SLO Workshop
Fri, 19/07/2019

3rd MIREU SLO workshop shows that different understandings exist of acceptance and civil participation in mining in Europe

Under the title "Ensuring SLO is adaptive and resilient", GKZ and the University of Lapland organised the third (and final) SLO stakeholder workshop of the project MIREU - Network of Mining and Metallurgy Regions in EU - in Brussels. The host was the Saxon Liaison Office, which is increasingly dedicated to mining issues and has become an important port of call in the heart of Europe in this regard. As the leader of the SLO work package in the MIREU project, the University of Lapland team would like to thank GKZ and all the partners who helped design and run the workshop as well as a big thanks to all of the participants.

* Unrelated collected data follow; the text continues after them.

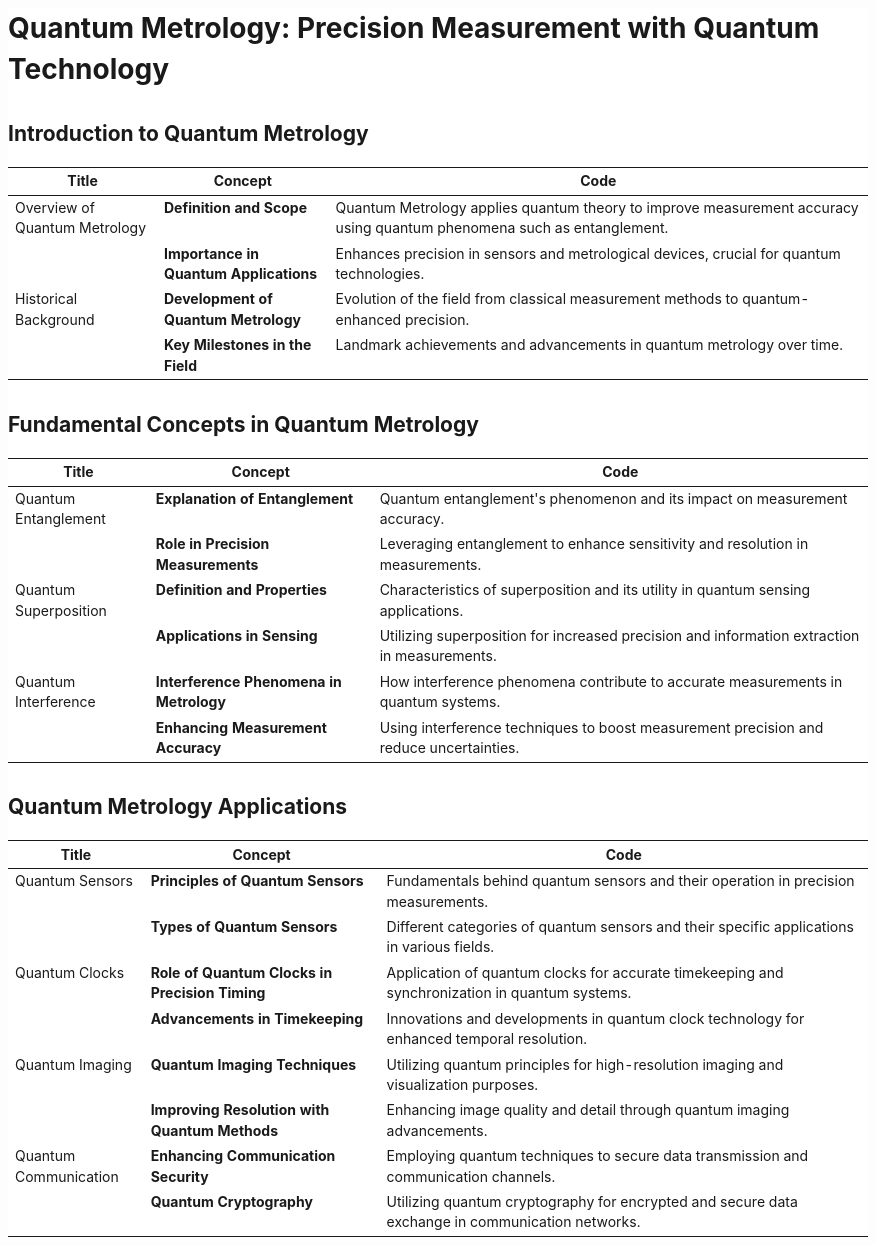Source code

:
# Quantum Metrology: Precision Measurement with Quantum Technology

## Introduction to Quantum Metrology

| Title                                 | Concept                                   | Code                                           |
|---------------------------------------|-------------------------------------------|------------------------------------------------|
| Overview of Quantum Metrology          | **Definition and Scope**                  | Quantum Metrology applies quantum theory to improve measurement accuracy using quantum phenomena such as entanglement. |
|                                        | **Importance in Quantum Applications**    | Enhances precision in sensors and metrological devices, crucial for quantum technologies. |
| Historical Background                 | **Development of Quantum Metrology**      | Evolution of the field from classical measurement methods to quantum-enhanced precision. |
|                                        | **Key Milestones in the Field**           | Landmark achievements and advancements in quantum metrology over time. |

## Fundamental Concepts in Quantum Metrology

| Title                                 | Concept                                   | Code                                           |
|---------------------------------------|-------------------------------------------|------------------------------------------------|
| Quantum Entanglement                  | **Explanation of Entanglement**           | Quantum entanglement's phenomenon and its impact on measurement accuracy. |
|                                        | **Role in Precision Measurements**        | Leveraging entanglement to enhance sensitivity and resolution in measurements. |
| Quantum Superposition                 | **Definition and Properties**             | Characteristics of superposition and its utility in quantum sensing applications. |
|                                        | **Applications in Sensing**               | Utilizing superposition for increased precision and information extraction in measurements. |
| Quantum Interference                  | **Interference Phenomena in Metrology**   | How interference phenomena contribute to accurate measurements in quantum systems. |
|                                        | **Enhancing Measurement Accuracy**        | Using interference techniques to boost measurement precision and reduce uncertainties. |

## Quantum Metrology Applications

| Title                                 | Concept                                   | Code                                           |
|---------------------------------------|-------------------------------------------|------------------------------------------------|
| Quantum Sensors                       | **Principles of Quantum Sensors**         | Fundamentals behind quantum sensors and their operation in precision measurements. |
|                                        | **Types of Quantum Sensors**              | Different categories of quantum sensors and their specific applications in various fields. |
| Quantum Clocks                        | **Role of Quantum Clocks in Precision Timing** | Application of quantum clocks for accurate timekeeping and synchronization in quantum systems. |
|                                        | **Advancements in Timekeeping**           | Innovations and developments in quantum clock technology for enhanced temporal resolution. |
| Quantum Imaging                       | **Quantum Imaging Techniques**            | Utilizing quantum principles for high-resolution imaging and visualization purposes. |
|                                        | **Improving Resolution with Quantum Methods** | Enhancing image quality and detail through quantum imaging advancements. |
| Quantum Communication                 | **Enhancing Communication Security**      | Employing quantum techniques to secure data transmission and communication channels. |
|                                        | **Quantum Cryptography**                  | Utilizing quantum cryptography for encrypted and secure data exchange in communication networks. |
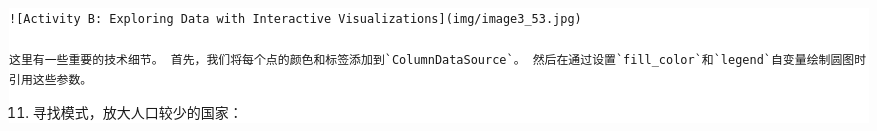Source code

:     ![Activity B: Exploring Data with Interactive Visualizations](img/image3_53.jpg)

    这里有一些重要的技术细节。 首先，我们将每个点的颜色和标签添加到`ColumnDataSource`。 然后在通过设置`fill_color`和`legend`自变量绘制圆图时引用这些参数。

11.  寻找模式，放大人口较少的国家：
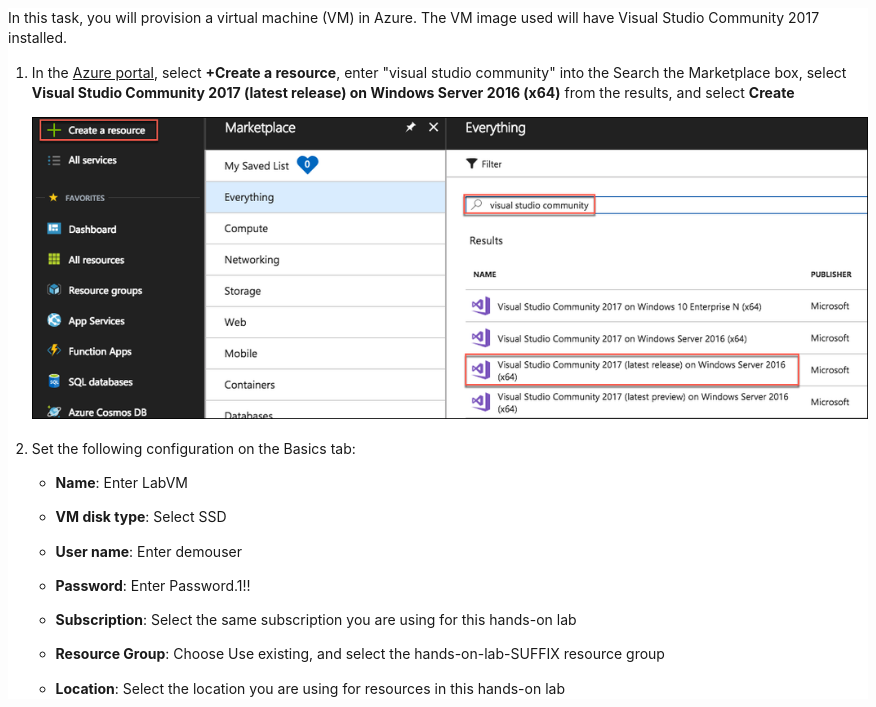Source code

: In this task, you will provision a virtual machine (VM) in Azure. The VM image used will have Visual Studio Community 2017 installed.

1. In the [Azure portal](https://portal.azure.com/), select **+Create a resource**, enter "visual studio community" into the Search the Marketplace box, select **Visual Studio Community 2017 (latest release) on Windows Server 2016 (x64)** from the results, and select **Create**

    ![+Create a resource is selected in the Azure navigation pane, and "visual studio community" is entered into the Search the Marketplace box. Visual Studio Community 2017 (latest release) on Windows Server 2016 (x64) is selected in the results.](./media/create-resource-visual-studio-on-windows-server-2016.png "Create Windows Server 2016 with Visual Studio Community 2017")

2. Set the following configuration on the Basics tab:

    - **Name**: Enter LabVM

    - **VM disk type**: Select SSD

    - **User name**: Enter demouser

    - **Password**: Enter Password.1!!

    - **Subscription**: Select the same subscription you are using for this hands-on lab

    - **Resource Group**: Choose Use existing, and select the hands-on-lab-SUFFIX resource group

    - **Location**: Select the location you are using for resources in this hands-on lab
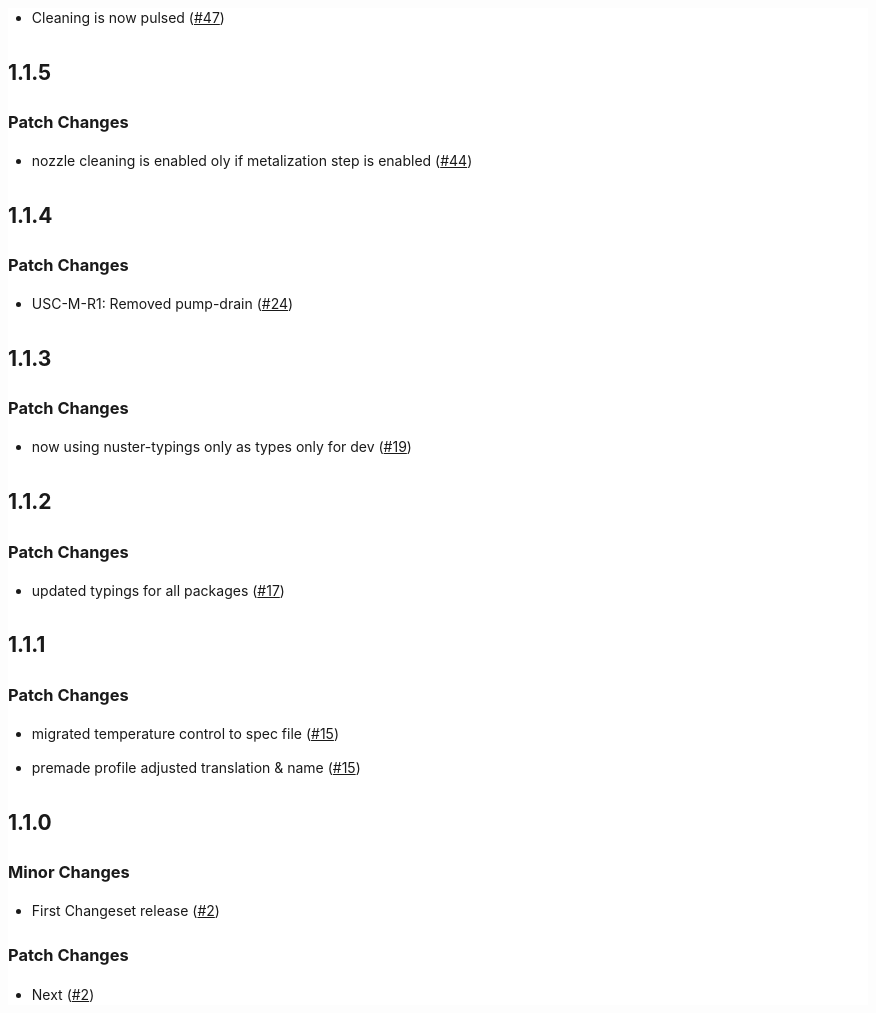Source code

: - Cleaning is now pulsed ([#47](https://github.com/metalizzsas/NusterKit/pull/47))

## 1.1.5

### Patch Changes

- nozzle cleaning is enabled oly if metalization step is enabled ([#44](https://github.com/metalizzsas/NusterKit/pull/44))

## 1.1.4

### Patch Changes

- USC-M-R1: Removed pump-drain ([#24](https://github.com/metalizzsas/NusterKit/pull/24))

## 1.1.3

### Patch Changes

- now using nuster-typings only as types only for dev ([#19](https://github.com/metalizzsas/NusterKit/pull/19))

## 1.1.2

### Patch Changes

- updated typings for all packages ([#17](https://github.com/metalizzsas/NusterKit/pull/17))

## 1.1.1

### Patch Changes

- migrated temperature control to spec file ([#15](https://github.com/metalizzsas/NusterKit/pull/15))

- premade profile adjusted translation & name ([#15](https://github.com/metalizzsas/NusterKit/pull/15))

## 1.1.0

### Minor Changes

- First Changeset release ([#2](https://github.com/metalizzsas/NusterKit/pull/2))

### Patch Changes

- Next ([#2](https://github.com/metalizzsas/NusterKit/pull/2))
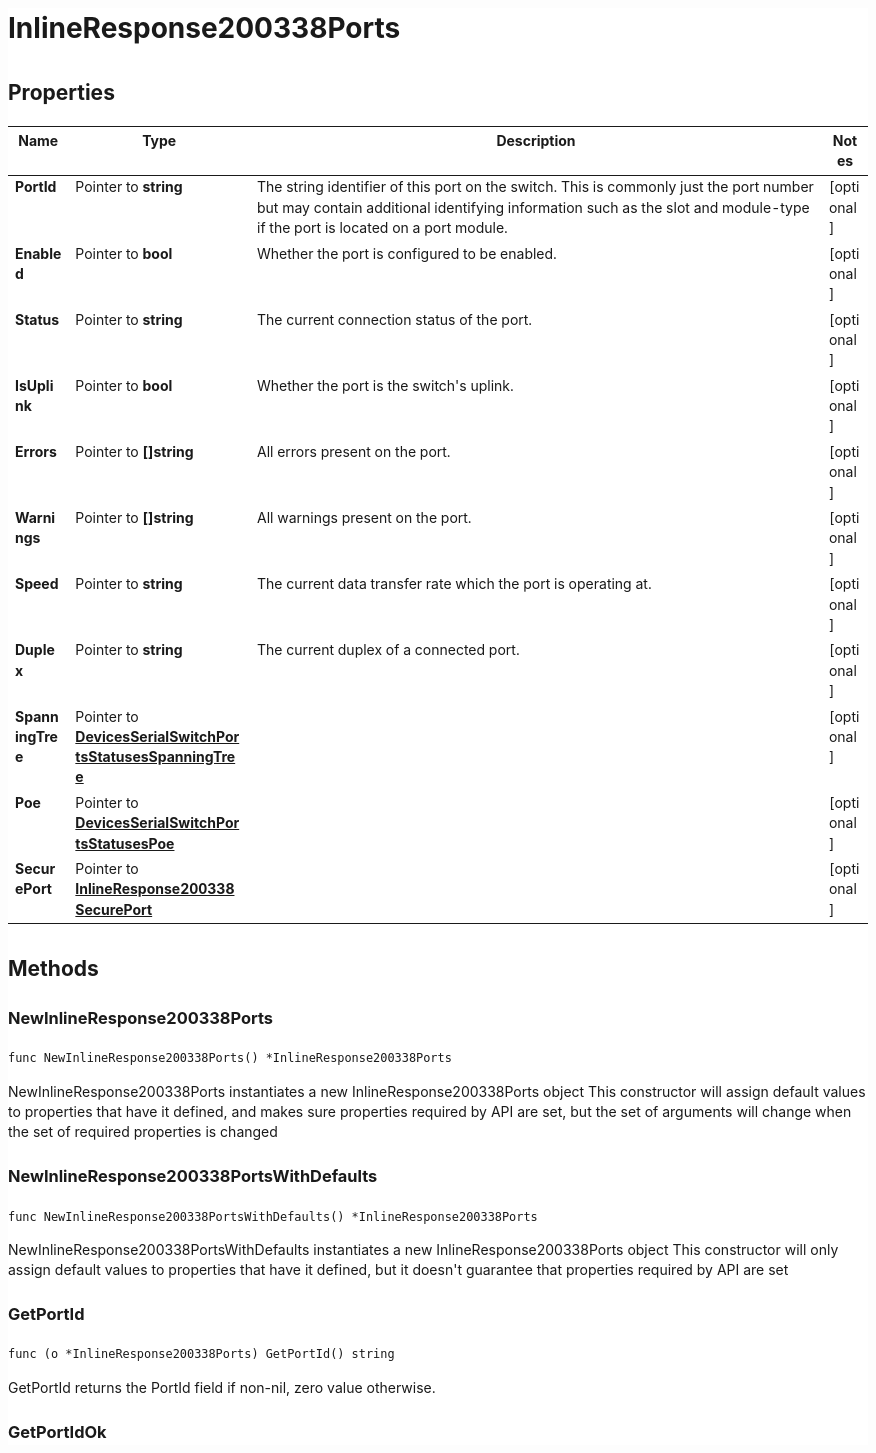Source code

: # InlineResponse200338Ports

## Properties

Name | Type | Description | Notes
------------ | ------------- | ------------- | -------------
**PortId** | Pointer to **string** | The string identifier of this port on the switch. This is commonly just the port number but may contain additional identifying information such as the slot and module-type if the port is located on a port module. | [optional] 
**Enabled** | Pointer to **bool** | Whether the port is configured to be enabled. | [optional] 
**Status** | Pointer to **string** | The current connection status of the port. | [optional] 
**IsUplink** | Pointer to **bool** | Whether the port is the switch&#39;s uplink. | [optional] 
**Errors** | Pointer to **[]string** | All errors present on the port. | [optional] 
**Warnings** | Pointer to **[]string** | All warnings present on the port. | [optional] 
**Speed** | Pointer to **string** | The current data transfer rate which the port is operating at. | [optional] 
**Duplex** | Pointer to **string** | The current duplex of a connected port. | [optional] 
**SpanningTree** | Pointer to [**DevicesSerialSwitchPortsStatusesSpanningTree**](DevicesSerialSwitchPortsStatusesSpanningTree.md) |  | [optional] 
**Poe** | Pointer to [**DevicesSerialSwitchPortsStatusesPoe**](DevicesSerialSwitchPortsStatusesPoe.md) |  | [optional] 
**SecurePort** | Pointer to [**InlineResponse200338SecurePort**](InlineResponse200338SecurePort.md) |  | [optional] 

## Methods

### NewInlineResponse200338Ports

`func NewInlineResponse200338Ports() *InlineResponse200338Ports`

NewInlineResponse200338Ports instantiates a new InlineResponse200338Ports object
This constructor will assign default values to properties that have it defined,
and makes sure properties required by API are set, but the set of arguments
will change when the set of required properties is changed

### NewInlineResponse200338PortsWithDefaults

`func NewInlineResponse200338PortsWithDefaults() *InlineResponse200338Ports`

NewInlineResponse200338PortsWithDefaults instantiates a new InlineResponse200338Ports object
This constructor will only assign default values to properties that have it defined,
but it doesn't guarantee that properties required by API are set

### GetPortId

`func (o *InlineResponse200338Ports) GetPortId() string`

GetPortId returns the PortId field if non-nil, zero value otherwise.

### GetPortIdOk
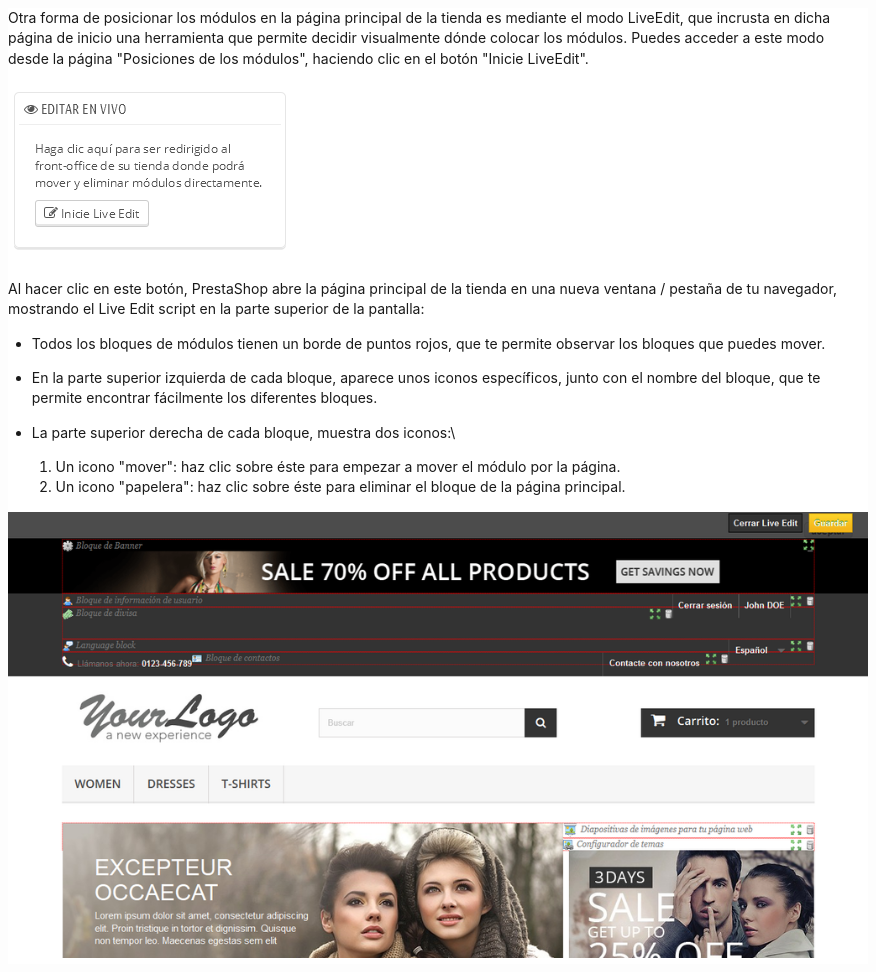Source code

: Otra forma de posicionar los módulos en la página principal de la tienda es mediante el modo LiveEdit, que incrusta en dicha página de inicio una herramienta que permite decidir visualmente dónde colocar los módulos. Puedes acceder a este modo desde la página "Posiciones de los módulos", haciendo clic en el botón "Inicie LiveEdit".

![](../../../.gitbook/assets/30245023.png)

Al hacer clic en este botón, PrestaShop abre la página principal de la tienda en una nueva ventana / pestaña de tu navegador, mostrando el Live Edit script en la parte superior de la pantalla:

* Todos los bloques de módulos tienen un borde de puntos rojos, que te permite observar los bloques que puedes mover.
* En la parte superior izquierda de cada bloque, aparece unos iconos específicos, junto con el nombre del bloque, que te permite encontrar fácilmente los diferentes bloques.
* La parte superior derecha de cada bloque, muestra dos iconos:\

  1. Un icono "mover": haz clic sobre éste para empezar a mover el módulo por la página.
  2. Un icono "papelera": haz clic sobre éste para eliminar el bloque de la página principal.

![](../../../.gitbook/assets/30245024.png)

The workshop was split between the main event and an optional session with KU Leuven. The topics for discussion in the main event included (1) the different view of stakeholders and applicability of SLO at the regional level; (2) understanding how continuing to empower communities could affect the administrative, legislative and political decision-making processes; (3) the general negative perception of mining across Europe and whether the industry can borrow experiences from other industries, for instance, forestry; (4) examples from different European regions that encourage SLO via a non-binding approach; (5) how SLO is seen outside of Europe and what it means for a European mining industry that is operated by global industrial players; and (6) what should be taken into consideration when developing an SLO guiding framework tailored for Europe.

The two-day workshop showed that the understanding of SLO varies across Europe and, more often than not, SLO is not the term used when addressing acceptance issues at the regional level in Europe. Also of note was the debate around the general trend toward citizen empowerment. For example, the climate change movement Friday-for-Future, and the concerns some in the mining industry have as to how far that empowerment could go, and therefore the potential for SLO to be used as a veto to stop any development. Two important questions arose “does civil society need to be accountable to anyone?” and how do we reconcile SLO, which is defined as voluntary measures, with current legislation that already gives substantial participation to the public? MIREU partners and stakeholders from both Europe and overseas determined the core drivers of and barriers to SLO fitted in the European context in order to improve SLO’s resilience and adaptiveness.

The SLO measures introduced by different partners and presenters ranged from strategies to raise raw material awareness, to improvements in the educational system, to government changing stakeholders’ perceptions by directly involving stakeholders in (technical) evaluation processes, to companies adopting voluntary-based standards schemas created by governments and/or mining associations, to creating a neutral space for stakeholder communication - the list goes on.